------ Texte du document
Le général Zhang Youxia.©️DR
Des accusations de fuite d’informations nucléaires et de corruption, révélées par la presse américaine, ébranlent le sommet de l’appareil militaire chinois.
Le général Zhang Youxia, vice-président de la Commission militaire centrale (CMC) et plus haut gradé de l’Armée populaire de libération (APL), fait l’objet d’une enquête officielle pour “violations graves de la discipline et de la loi”, a annoncé le ministère chinois de la Défense le 24 janvier 2026. Cette procédure disciplinaire, formulée selon la terminologie habituelle des autorités chinoises, ne précise toutefois pas la nature exacte des faits reprochés.
------------
Consigne:
Répondez à ces questions d'après le texte du document :
1. Par qui les accusations visant l'appareil militaire chinois ont-elles été révélées ?
2. Quelle fonction Zhang Youxia occupe-t-il au sein de la Commission militaire centrale ?
3. Quelle institution a annoncé l'enquête, et à quelle date ?
------ Informations extraites
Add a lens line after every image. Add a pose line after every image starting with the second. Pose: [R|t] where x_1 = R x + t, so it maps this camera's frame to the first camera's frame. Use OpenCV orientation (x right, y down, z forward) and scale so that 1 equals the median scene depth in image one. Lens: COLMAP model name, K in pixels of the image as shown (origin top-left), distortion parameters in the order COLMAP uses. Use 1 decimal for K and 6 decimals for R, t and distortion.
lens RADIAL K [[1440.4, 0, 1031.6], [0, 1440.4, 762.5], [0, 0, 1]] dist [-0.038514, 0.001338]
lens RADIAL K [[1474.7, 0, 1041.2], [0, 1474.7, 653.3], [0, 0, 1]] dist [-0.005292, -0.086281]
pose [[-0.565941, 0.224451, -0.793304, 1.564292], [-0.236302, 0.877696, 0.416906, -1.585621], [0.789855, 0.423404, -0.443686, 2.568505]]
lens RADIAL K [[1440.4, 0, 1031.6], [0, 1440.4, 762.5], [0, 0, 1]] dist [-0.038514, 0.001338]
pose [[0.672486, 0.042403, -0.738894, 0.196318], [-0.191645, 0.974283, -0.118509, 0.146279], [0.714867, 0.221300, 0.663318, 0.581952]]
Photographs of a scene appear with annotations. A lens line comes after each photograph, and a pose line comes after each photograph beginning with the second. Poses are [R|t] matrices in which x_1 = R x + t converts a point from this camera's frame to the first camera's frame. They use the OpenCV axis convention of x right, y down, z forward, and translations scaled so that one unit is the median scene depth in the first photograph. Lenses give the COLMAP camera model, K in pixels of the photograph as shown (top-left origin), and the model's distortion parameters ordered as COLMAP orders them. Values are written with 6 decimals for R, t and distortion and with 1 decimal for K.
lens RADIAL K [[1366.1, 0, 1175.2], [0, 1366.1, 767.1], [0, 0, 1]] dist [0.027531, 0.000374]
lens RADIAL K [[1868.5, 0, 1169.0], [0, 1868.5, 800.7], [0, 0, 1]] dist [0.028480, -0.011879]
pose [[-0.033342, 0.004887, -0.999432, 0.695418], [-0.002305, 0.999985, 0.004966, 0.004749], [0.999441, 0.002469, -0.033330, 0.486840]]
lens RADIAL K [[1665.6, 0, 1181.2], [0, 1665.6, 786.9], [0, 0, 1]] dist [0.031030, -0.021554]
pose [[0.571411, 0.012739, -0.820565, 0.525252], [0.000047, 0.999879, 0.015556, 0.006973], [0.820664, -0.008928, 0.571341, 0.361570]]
------------
Réponse:
1. Par la presse américaine.
2. Il en est le vice-président.
3. Le ministère chinois de la Défense, le 24 janvier 2026.